13. Army Regulation 635-200, paragraph 3-7b, provides that a general discharge is a separation from the Army under honorable conditions. When authorized, it is issued to a Soldier whose military record is satisfactory but not sufficiently meritorious to warrant an honorable discharge. A characterization of under honorable conditions may be issued only when the reason for the Soldiers separation specifically allows such characterization.
DISCUSSION AND CONCLUSIONS:
1. The applicant contends that his undesirable discharge should be upgraded to a general discharge because he was "set up." He also believed that his discharge was to have been a general discharge.
2. The applicant's administrative separation was accomplished in compliance with applicable regulations with no indication of procedural errors which would tend to jeopardize his rights. The type of discharge directed and the reasons therefore were appropriate considering all the facts of the case.
3. There is no evidence of record indicating the applicant had been "set up" or that he was told he would receive a general discharge.
4. Based on his record of indiscipline, the applicant's service clearly does not meet the standards of acceptable conduct for Army personnel.

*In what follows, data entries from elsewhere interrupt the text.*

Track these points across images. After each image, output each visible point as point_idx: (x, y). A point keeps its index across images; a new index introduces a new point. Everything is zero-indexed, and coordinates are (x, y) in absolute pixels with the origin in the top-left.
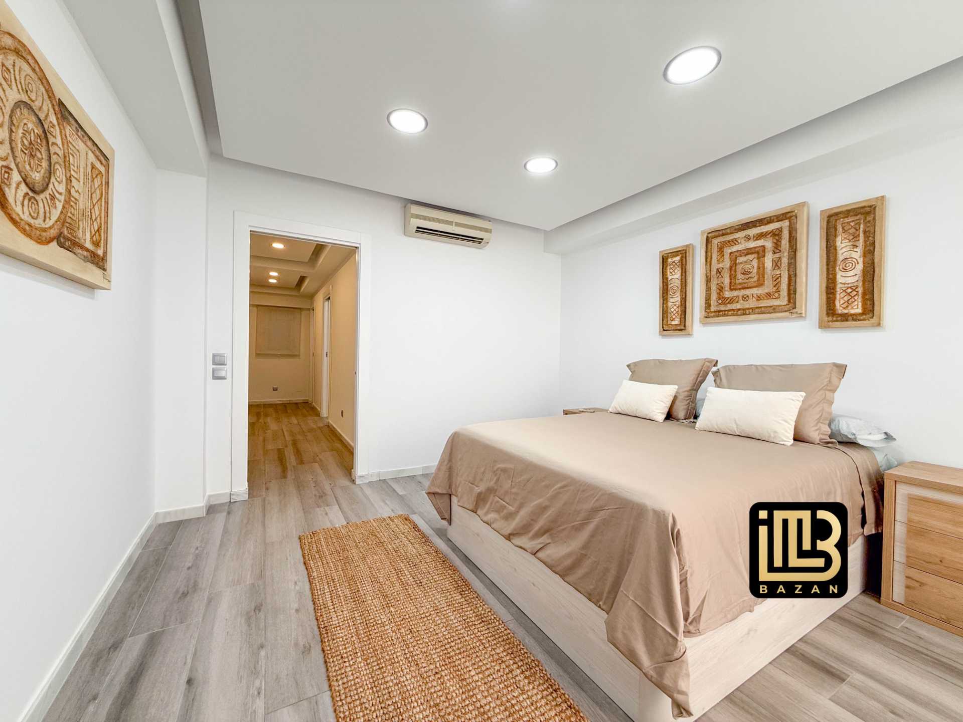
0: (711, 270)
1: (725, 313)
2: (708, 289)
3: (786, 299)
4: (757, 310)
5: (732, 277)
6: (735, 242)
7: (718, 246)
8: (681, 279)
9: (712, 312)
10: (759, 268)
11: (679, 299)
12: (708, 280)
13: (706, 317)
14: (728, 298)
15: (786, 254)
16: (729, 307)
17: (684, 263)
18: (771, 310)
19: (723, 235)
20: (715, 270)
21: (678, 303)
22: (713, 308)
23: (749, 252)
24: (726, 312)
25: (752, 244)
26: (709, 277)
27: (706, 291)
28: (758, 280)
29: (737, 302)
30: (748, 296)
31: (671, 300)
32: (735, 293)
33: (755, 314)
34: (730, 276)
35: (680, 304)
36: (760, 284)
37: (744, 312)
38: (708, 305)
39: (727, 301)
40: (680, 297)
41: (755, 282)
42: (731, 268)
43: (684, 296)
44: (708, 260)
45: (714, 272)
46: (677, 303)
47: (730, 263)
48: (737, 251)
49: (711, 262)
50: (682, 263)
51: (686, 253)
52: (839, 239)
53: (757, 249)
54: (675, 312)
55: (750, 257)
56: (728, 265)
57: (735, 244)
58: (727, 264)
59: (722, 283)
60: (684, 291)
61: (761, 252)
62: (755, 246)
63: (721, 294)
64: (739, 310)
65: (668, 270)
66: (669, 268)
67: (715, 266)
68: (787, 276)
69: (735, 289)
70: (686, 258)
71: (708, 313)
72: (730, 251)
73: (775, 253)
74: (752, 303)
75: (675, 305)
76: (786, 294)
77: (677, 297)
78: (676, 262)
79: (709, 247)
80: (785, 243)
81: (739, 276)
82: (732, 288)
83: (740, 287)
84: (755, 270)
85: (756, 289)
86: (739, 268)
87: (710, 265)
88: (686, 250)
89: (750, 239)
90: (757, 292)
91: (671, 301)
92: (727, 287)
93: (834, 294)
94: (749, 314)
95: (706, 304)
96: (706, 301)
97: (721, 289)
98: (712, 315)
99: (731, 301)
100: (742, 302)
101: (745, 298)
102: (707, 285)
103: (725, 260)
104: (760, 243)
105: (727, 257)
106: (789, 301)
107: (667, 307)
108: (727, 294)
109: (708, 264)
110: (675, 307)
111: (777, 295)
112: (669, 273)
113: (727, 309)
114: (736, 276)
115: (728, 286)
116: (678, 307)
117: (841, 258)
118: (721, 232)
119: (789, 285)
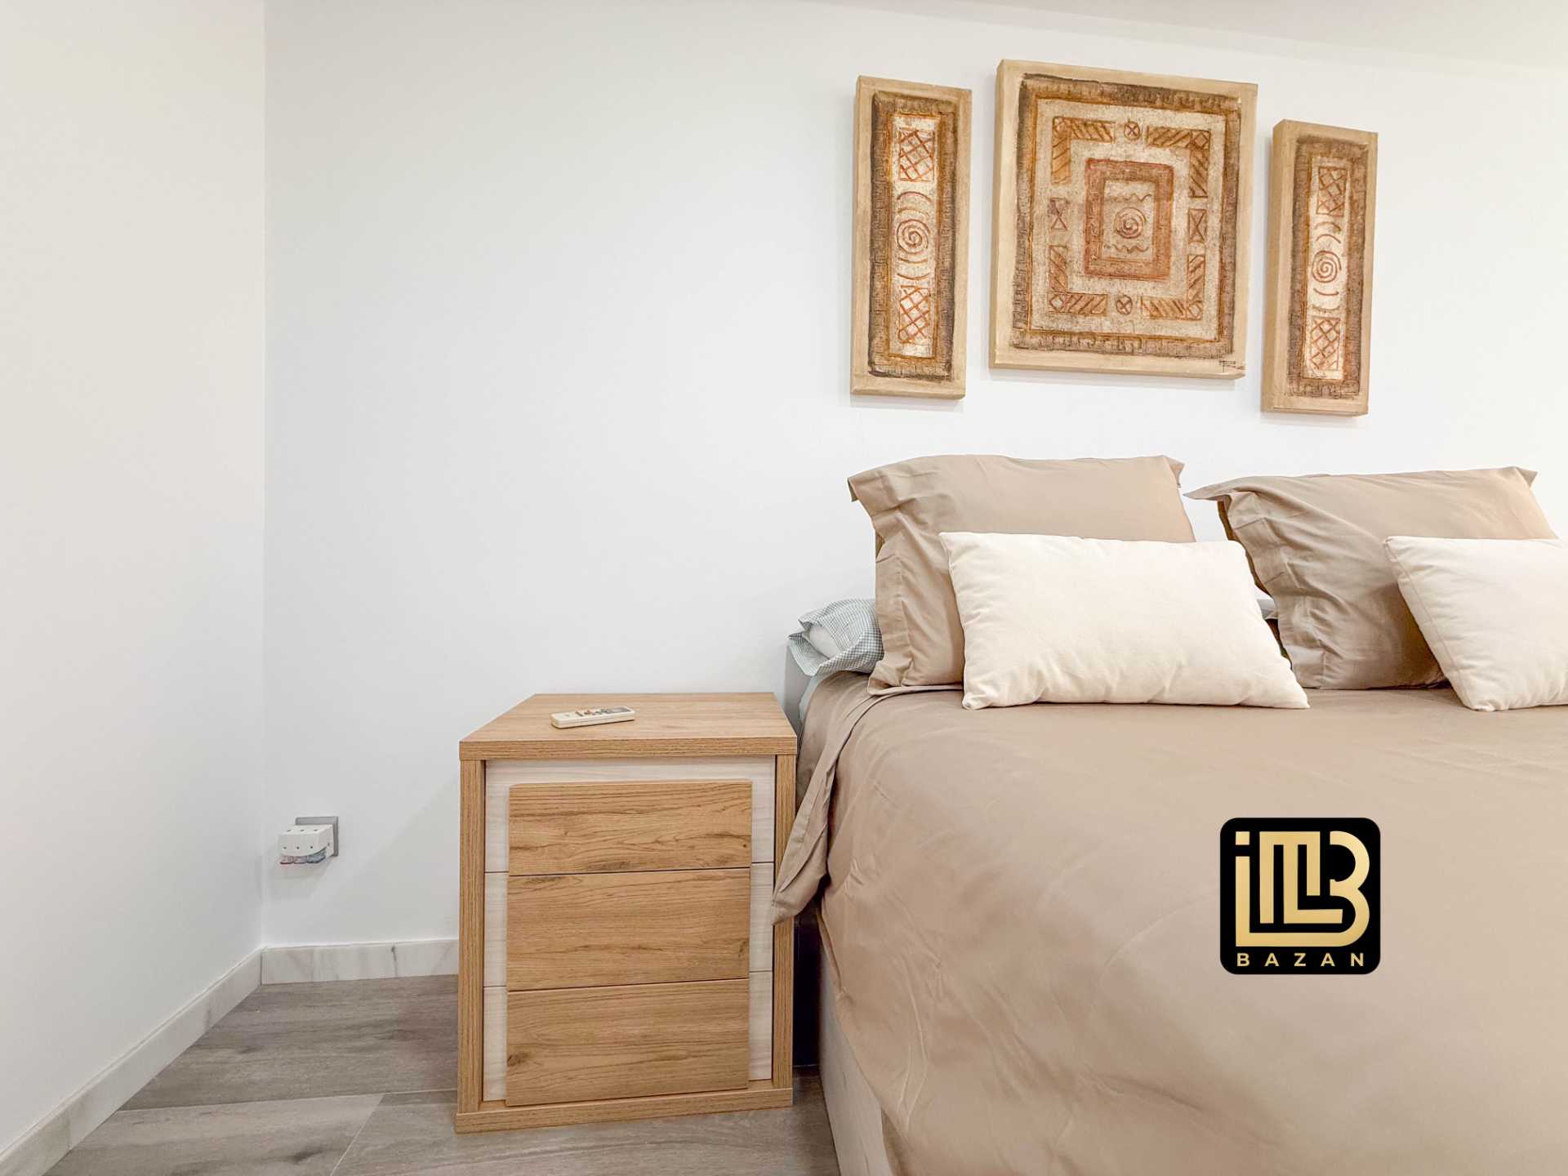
0: (1032, 197)
1: (1069, 341)
2: (1024, 257)
3: (1214, 325)
4: (1151, 345)
5: (1093, 235)
6: (1099, 130)
7: (1054, 128)
8: (940, 203)
9: (1034, 333)
10: (1158, 227)
11: (929, 269)
12: (1025, 230)
13: (1017, 346)
14: (1081, 296)
15: (1216, 206)
16: (1083, 324)
17: (949, 148)
18: (1180, 348)
19: (1070, 97)
20: (1046, 202)
21: (929, 285)
22: (1038, 320)
23: (1135, 172)
24: (1075, 339)
25: (1143, 154)
26: (1028, 219)
27: (1018, 262)
28: (1157, 259)
29: (1104, 313)
30: (1130, 301)
31: (904, 269)
32: (1098, 286)
33: (1145, 354)
34: (1087, 231)
35: (933, 286)
36: (1159, 274)
37: (1120, 344)
38: (1022, 310)
39: (1078, 307)
40: (933, 263)
41: (1147, 264)
42: (1089, 204)
43: (947, 264)
44: (1026, 162)
45: (1041, 209)
46: (924, 283)
47: (1088, 194)
48: (1108, 161)
49: (1033, 171)
50: (942, 145)
51: (955, 114)
52: (1313, 201)
53: (1154, 172)
54: (915, 313)
55: (1141, 189)
56: (1081, 197)
57: (1103, 140)
58: (1077, 190)
59: (1065, 247)
60: (948, 245)
61: (1163, 183)
62: (1152, 161)
63: (1062, 279)
64: (1107, 337)
65: (895, 159)
66: (895, 148)
67: (1046, 188)
68: (1217, 265)
69: (1100, 274)
70: (955, 131)
71: (1023, 334)
72: (1087, 155)
73: (1194, 196)
74: (1138, 323)
75: (917, 290)
76: (1214, 312)
77: (925, 261)
78: (923, 136)
79: (1029, 122)
80: (1215, 172)
81: (1111, 238)
82: (1092, 268)
83: (1111, 270)
84: (1148, 232)
85: (1151, 284)
86: (1112, 213)
87: (1032, 180)
88: (956, 107)
89: (1138, 136)
90: (1151, 293)
91: (903, 272)
92: (1078, 265)
93: (1302, 329)
94: (1132, 353)
95: (1016, 303)
96: (1017, 293)
97: (1060, 265)
98: (1035, 340)
99: (1090, 306)
100: (1114, 314)
101: (1124, 304)
102: (1019, 245)
103: (1074, 178)
104: (1162, 156)
105: (1078, 169)
106: (1220, 333)
107: (886, 287)
108: (1078, 284)
109: (1026, 177)
110: (916, 297)
111: (1195, 310)
112: (895, 169)
113: (1077, 329)
114: (1101, 233)
115: (1081, 262)
116: (926, 299)
117: (1315, 247)
118: (1063, 87)
119: (1221, 289)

This misconduct and time lost rendered his service unsatisfactory.
5. In view of the foregoing, there is no basis for granting the applicant's requested relief.
BOARD VOTE:
________ ________ ________ GRANT FULL RELIEF
________ ________ ________ GRANT PARTIAL RELIEF
________ ________ ________ GRANT FORMAL HEARING
___X____ ___X____ ___X___ DENY APPLICATION
BOARD DETERMINATION/RECOMMENDATION:
The evidence presented does not demonstrate the existence of a probable error or injustice. Therefore, the Board determined that the overall merits of this case are insufficient as a basis for correction of the records of the individual concerned.
__________X__ __ ____ ___
CHAIRPERSON
I certify that herein is recorded the true and complete record of the proceedings of the Army Board for Correction of Military Records in this case.